• **To do**:
**1)** In the passage about interracial dating, reproduce the text between "I don’t even" and "as the antidote.", inclusive.
**2)** According to the passage about interracial dating, what is the full title of Christelyn Karazin's book?
**3)** What things does the subtitle of the book named in the passage about interracial dating speak of mixing? List them.

I don’t even remember when it started, but apparently, of all of the solutions presented for this so-called “issue”, interracial dating somehow emerged as the groundbreaking cure-all. But I guess as long as you convince people there’s a sickness, anything can be marketed as the antidote.
The latest person to capitalize on this mythical “issue” by spewing this illogical advice is a blogger named Christelyn Karazin. She already has a book you may have heard of (I hadn’t!) called “Swirling: How to Date, Mate and Relate Mixing Race, Culture, and Creed”. Recently, a production company picked up feature film rights to the movie. No other information on the movie has been released yet, but the author says the book is “a dating wake-up call for African American women”.
A wake-up call because not dating interracially implies that you’re sleeping? What kind of silliness is that? This is the stuff I do not like.

• **Dataset excerpt**:
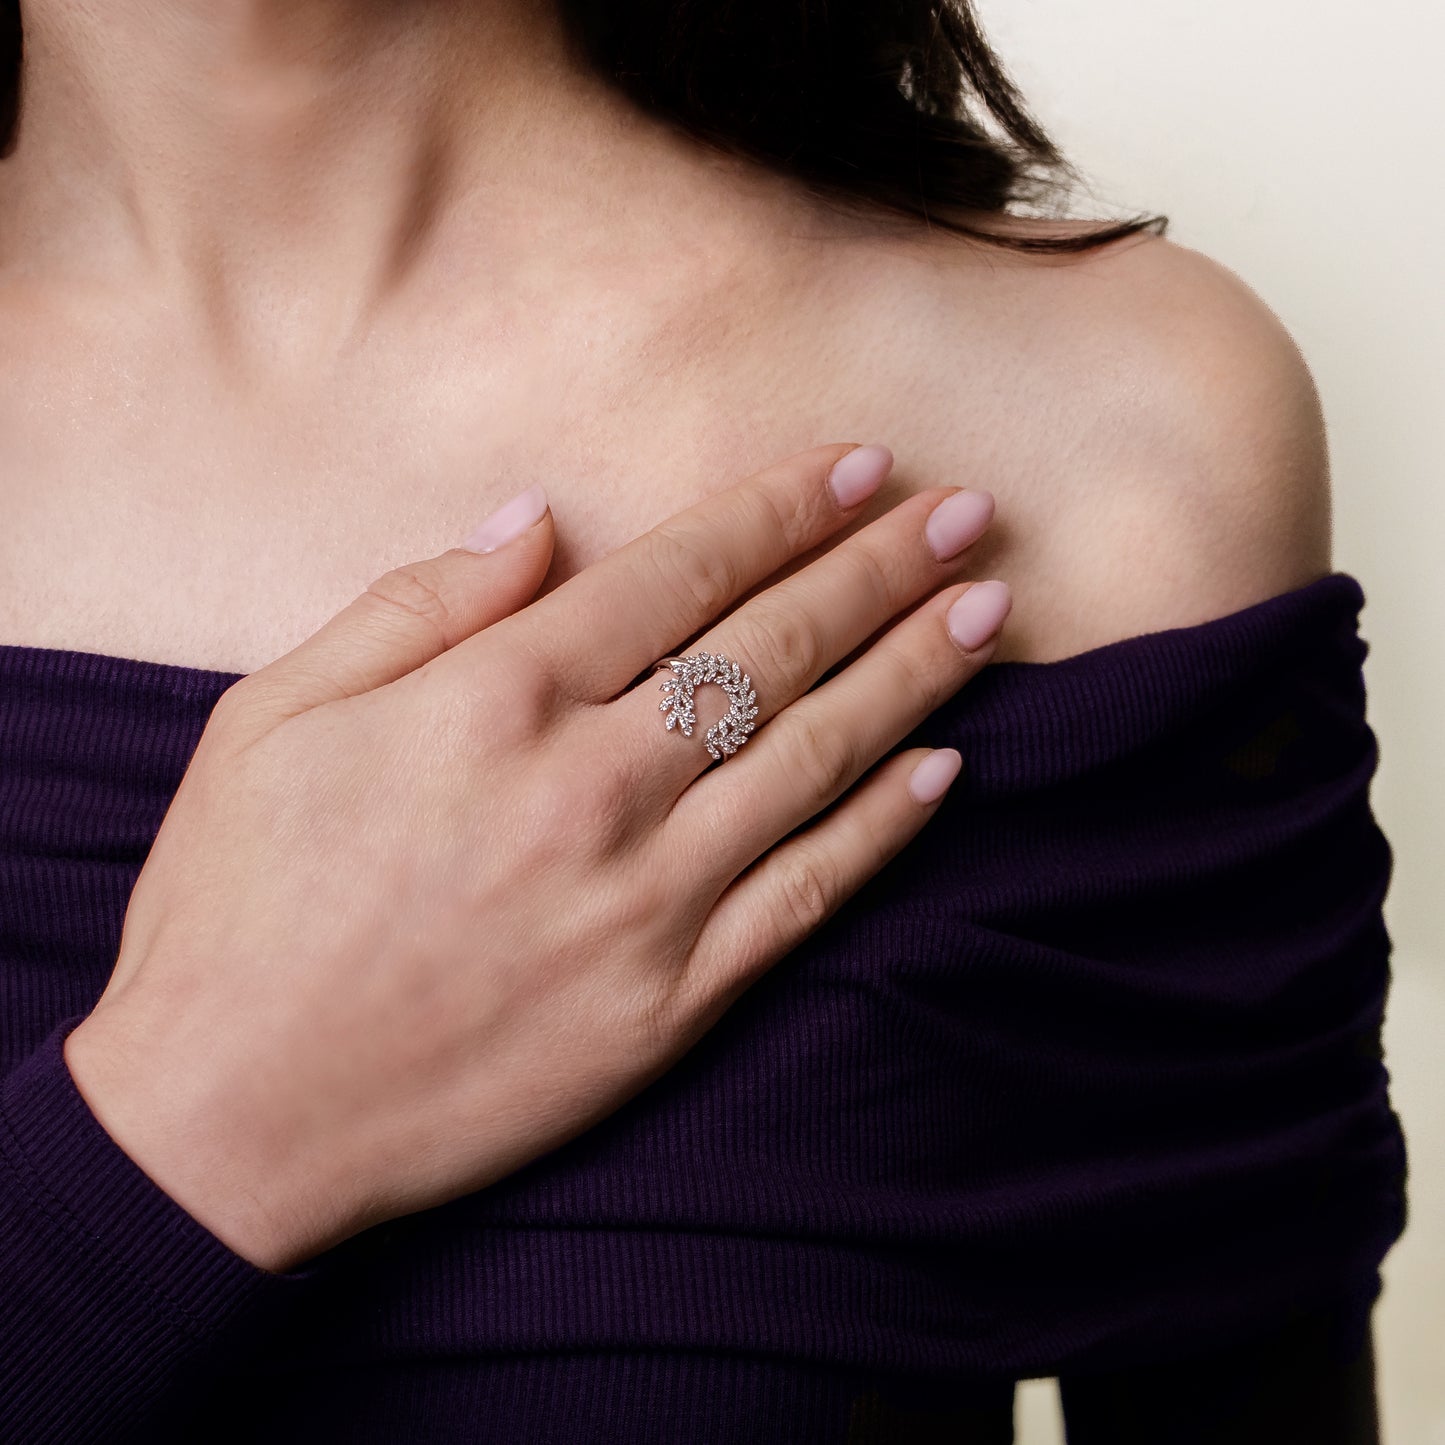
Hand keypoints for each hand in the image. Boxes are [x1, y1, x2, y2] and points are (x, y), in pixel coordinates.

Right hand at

• **Solutions in order**:
**1)**
I don’t even remember when it started, but apparently, of all of the solutions presented for this so-called “issue”, interracial dating somehow emerged as the groundbreaking cure-all. But I guess as long as you convince people there’s a sickness, anything can be marketed as the antidote.

**2)** "Swirling: How to Date, Mate and Relate Mixing Race, Culture, and Creed"

**3)** Race, Culture, Creed